All answer will probably talk about "undefined behavior", since you are attempting the logical nonsense of modifying a constant.
Although this is technically perfect, let me give you some hints about why this happens (about "how", see Mysticial answer).
It happens because C++ is by design an "imperfectly specified language". The "imperfection" consist in a number of "undefined behaviors" that pervade the language specification.
In fact, language designers deliberately choose that -in some circumstances- instead of say "if you do this, will gave you that", (that may be: you got this code, or you got this error) thay prefer to say "we don't define what will happen".
This lets the compiler manufacturers free to decide what to do. And since there are many compiler working on many platforms, may be the optimal solution for one in not necessarily the optimal solution for another (that may have rely to a machine with a different instruction set) and hence you (as a programmer) are left in the dramatic situation that you'll never know what to expect, and even if you test it, you cannot trust the result of the test, since in another situation (compiling the same code with a different compiler or just a different version of it, or for a different platform) it will be different.

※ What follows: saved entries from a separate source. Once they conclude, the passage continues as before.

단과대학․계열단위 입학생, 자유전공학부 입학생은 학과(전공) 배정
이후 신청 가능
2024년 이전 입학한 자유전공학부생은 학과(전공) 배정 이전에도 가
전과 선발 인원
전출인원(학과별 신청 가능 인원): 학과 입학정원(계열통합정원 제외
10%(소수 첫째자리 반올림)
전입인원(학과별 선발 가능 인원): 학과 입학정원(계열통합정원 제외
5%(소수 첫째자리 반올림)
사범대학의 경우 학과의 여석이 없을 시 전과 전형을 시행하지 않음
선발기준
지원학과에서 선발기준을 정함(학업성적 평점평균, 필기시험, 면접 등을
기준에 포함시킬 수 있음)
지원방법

The "bad" thing, here, is that a compiler should warn when an undefined behavior is hit (forcing a const should be warned as a potential bug, especially if the compiler does const-inlining otimizations, since it is a nonsense if a const is allowed to be changed), as mot likely it does, if you specify the proper flag (may be -W4 or -wall or -pedantic or similar, depending of the compiler you have).
In particular the line
int *ptr = (int *) &i;
should issue a warning like:
warning: removing cv-qualifier from &i.
So that, if you correct your program as
const int *ptr = (const int *) &i;
to satisfy the waarning, you wil get an error at
*ptr = 99;
as
error: *ptr is const
thus making the problem evident.
Moral of the story:
From a legal point of view, you wrote bad code since it is -by language definition- relying on undefined behavior.
From a moral point of view: the compiler kept an unfair behavior: performing const-inlining (replacing cout << i with cout << 5) after accepting (int*)&i is a self-contradition, and incoherent behavior should at least be warned.
If it wants to do one thing must not accept the other, or vice-versa.
So check if there is a flag you can set to be warned, and if not, report to the compiler manufacturer its unfairness: it didn't warn about its own contradiction.
const int i = 5;
Implies that the variable i is a const and it cannot/should not be changed, it is Imuttable and changing it through a pointer results in Undefined Behavior.
An Undefined Behavior means that the program is ill-formed and any behavior is possible. Your program might seem to work as desired, or not or it might even crash. All safe bets are off.
Remember the Rule:
It is Undefined Behavior to modify an const variable. Don't ever do it.
You're attempting to modify a constant through a pointer, which is undefined. This means anything unexpected can happen, from the correct output, to the wrong output, to the program crashing.